Adjacent to the Burchell Lake Property lies Goldshore Resources Inc.’s (GSHR) Moss Gold Project, which hosts the Moss Gold deposit. Goldshore recently raised $13.9 million (Oct. 29th GSHR News Release) which will be used in part to carry out exploration along mineralized trends west of the Burchell Lake property and striking onto the Burchell Lake Property (Oct. 10th GSHR News Release).

As a final point of interest, the President and Vice President, Exploration of Bold, Bruce MacLachlan and Coleman Robertson, will be attending two conferences in the second half of November: Québec Mines + Énergie in Québec City from Nov 18th to Nov 21st, and the 2024 Yellowknife Geoscience Forum from November 25th to 28th.

Bold Ventures management believes our suite of Battery, Critical and Precious Metals exploration projects are an ideal combination of exploration potential meeting future demand. Our target commodities are comprised of: Copper (Cu), Nickel (Ni), Lead (Pb), Zinc (Zn), Gold (Au), Silver (Ag), Platinum (Pt), Palladium (Pd) and Chromium (Cr). The Critical Metals list and a description of the Provincial and Federal electrification plans are posted on the Bold Critical and Battery Minerals page.

The technical information in this news release was reviewed and approved by Coleman Robertson, B.Sc., P. Geo., Vice President, Exploration of Bold and a qualified person (QP) for the purposes of NI 43-101.

About Bold Ventures Inc.

The Company explores for Precious, Battery and Critical Metals in Canada. Bold is exploring properties located in active gold and battery metals camps in the Thunder Bay and Wawa regions of Ontario. Bold also holds significant assets located within and around the emerging multi-metals district dubbed the Ring of Fire region, located in the James Bay Lowlands of Northern Ontario.

For additional information about Bold Ventures and our projects please visit boldventuresinc.com or contact us at 416-864-1456 or email us at info@boldventuresinc.com.

‘Bruce A MacLachlan’
Bruce MacLachlan 
President and COO

Direct line: (705) 266-0847

Email: bruce@boldventuresinc.com

‘David B Graham’
David Graham
CEO

Neither TSX Venture Exchange nor its Regulation Services Provider (as that term is defined in the policies of the TSX Venture Exchange) accepts responsibility for the adequacy or accuracy of this release.

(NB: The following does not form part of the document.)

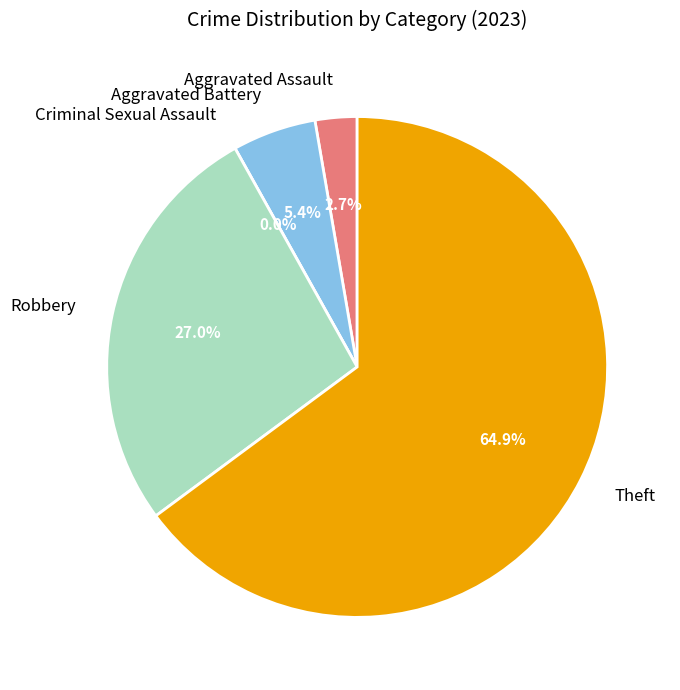

Which category accounts for the majority?

Theft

Cautionary Note Regarding Forward-Looking Statements: This Press Release contains forward-looking statements that involve risks and uncertainties, which may cause actual results to differ materially from the statements made. When used in this document, the words ‘may’, ‘would’, ‘could’, ‘will’, ‘intend’, ‘plan’, ‘anticipate’, ‘believe’, ‘estimate’, ‘expect’ and similar expressions are intended to identify forward-looking statements. Such statements reflect our current views with respect to future events and are subject to such risks and uncertainties. Many factors could cause our actual results to differ materially from the statements made, including those factors discussed in filings made by us with the Canadian securities regulatory authorities. Should one or more of these risks and uncertainties, such actual results of current exploration programs, the general risks associated with the mining industry, the price of gold and other metals, currency and interest rate fluctuations, increased competition and general economic and market factors, occur or should assumptions underlying the forward looking statements prove incorrect, actual results may vary materially from those described herein as intended, planned, anticipated, or expected. We do not intend and do not assume any obligation to update these forward-looking statements, except as required by law. Shareholders are cautioned not to put undue reliance on such forward-looking statements.